А второй немец все кивал:
— Рихтиг! У нас почти совсем свобода. Только кайзер есть.
Георгий Валентинович с трудом отделался от перегрузившихся пивом представителей немецкой социал-демократии. Отвязавшись от них, он снова присел к столу и сказал с извинительной улыбкой:
— Это далеко не лучшие сыны великой Германии, откровенно признаем. В немецкой социал-демократической партии много хороших людей, настоящих марксист тов. Не чета тем, которые сейчас от нас отошли.
Он добавил, усмехаясь:
— Какие великие имена были сейчас упомянуты! Каждое из них — новая ступень в человеческой истории. Ступень вперед, к большим идеалам. А эти двое гуляк никуда не хотят идти. Им не к спеху. Они почти всем довольны и охотно готовы держать в своей гостиной портреты великих. Нет, не хочу даже говорить о подобных обывателях. И вообще сегодня мне хочется говорить только о России.

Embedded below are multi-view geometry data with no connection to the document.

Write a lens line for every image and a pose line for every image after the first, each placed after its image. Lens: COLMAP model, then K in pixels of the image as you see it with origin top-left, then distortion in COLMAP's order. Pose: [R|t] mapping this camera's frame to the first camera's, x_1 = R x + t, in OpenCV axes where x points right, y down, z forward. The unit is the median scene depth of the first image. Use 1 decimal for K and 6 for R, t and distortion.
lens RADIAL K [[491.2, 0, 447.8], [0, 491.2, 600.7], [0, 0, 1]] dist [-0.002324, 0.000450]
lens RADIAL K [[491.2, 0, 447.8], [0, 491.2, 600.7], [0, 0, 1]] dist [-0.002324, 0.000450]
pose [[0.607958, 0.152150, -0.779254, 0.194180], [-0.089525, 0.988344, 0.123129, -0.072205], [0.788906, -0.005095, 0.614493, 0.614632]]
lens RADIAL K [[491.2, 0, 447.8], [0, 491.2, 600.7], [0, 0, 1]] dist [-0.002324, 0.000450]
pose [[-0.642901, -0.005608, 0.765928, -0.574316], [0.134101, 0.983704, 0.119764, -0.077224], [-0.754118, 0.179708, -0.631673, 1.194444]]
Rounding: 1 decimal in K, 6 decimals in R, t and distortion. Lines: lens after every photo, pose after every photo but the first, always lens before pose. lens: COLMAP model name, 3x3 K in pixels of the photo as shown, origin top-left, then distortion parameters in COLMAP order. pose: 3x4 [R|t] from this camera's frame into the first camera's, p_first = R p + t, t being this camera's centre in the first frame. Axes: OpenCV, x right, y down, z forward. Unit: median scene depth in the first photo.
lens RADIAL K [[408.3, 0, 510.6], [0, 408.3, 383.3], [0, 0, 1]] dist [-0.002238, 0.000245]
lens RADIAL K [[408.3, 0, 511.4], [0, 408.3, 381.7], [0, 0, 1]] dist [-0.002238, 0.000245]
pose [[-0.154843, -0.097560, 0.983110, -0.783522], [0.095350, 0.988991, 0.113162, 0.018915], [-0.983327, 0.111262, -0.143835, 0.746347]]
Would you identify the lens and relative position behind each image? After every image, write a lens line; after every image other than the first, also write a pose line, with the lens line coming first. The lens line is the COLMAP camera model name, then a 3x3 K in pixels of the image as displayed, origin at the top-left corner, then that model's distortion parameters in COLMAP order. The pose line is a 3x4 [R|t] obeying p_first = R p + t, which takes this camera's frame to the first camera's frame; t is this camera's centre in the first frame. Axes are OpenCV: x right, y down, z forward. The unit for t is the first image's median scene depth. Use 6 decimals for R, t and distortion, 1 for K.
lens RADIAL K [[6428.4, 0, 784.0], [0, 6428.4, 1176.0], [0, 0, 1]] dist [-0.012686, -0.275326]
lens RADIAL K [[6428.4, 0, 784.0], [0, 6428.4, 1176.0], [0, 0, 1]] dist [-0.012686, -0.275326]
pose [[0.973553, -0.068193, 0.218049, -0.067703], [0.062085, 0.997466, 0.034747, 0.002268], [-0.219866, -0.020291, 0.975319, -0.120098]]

В этот вечер Георгий Валентинович опять показал свое умение быть легким и увлекательным собеседником. Он очаровал всех своими остротами и рассказами о нравах тамбовских помещиков. И, рассказывая, смотрел на Владимира Ильича и как бы говорил: «Видите, друг мой? Россию я еще хорошо помню…»
О России он говорил в этот вечер много, вспоминал Петербург, свою студенческую молодость, рассказывал, как ходили в народ и как сам ездил в казачьи станицы на Дон. Да, было дело… На квартире у Георгия Валентиновича состоялась однажды сходка, были и рабочие. А потом, в сущности говоря, ведь то, что произошло весной прошлого года у Казанского собора, уже однажды было, лет этак двадцать пять тому назад. У собора тогда состоялась первая крупная политическая демонстрация. Народу — тьма, пламенные возгласы. Георгий Валентинович произнес перед толпой смелую речь против самодержавия, за свободу народа. А ведь был 1876 год.
— Да, да, — кивал Аксельрод. — Хорошо помню тот год!..
Так он кивал и при обсуждении программы.
Ни о чем Плеханов в тот вечер не говорил, кроме как о России.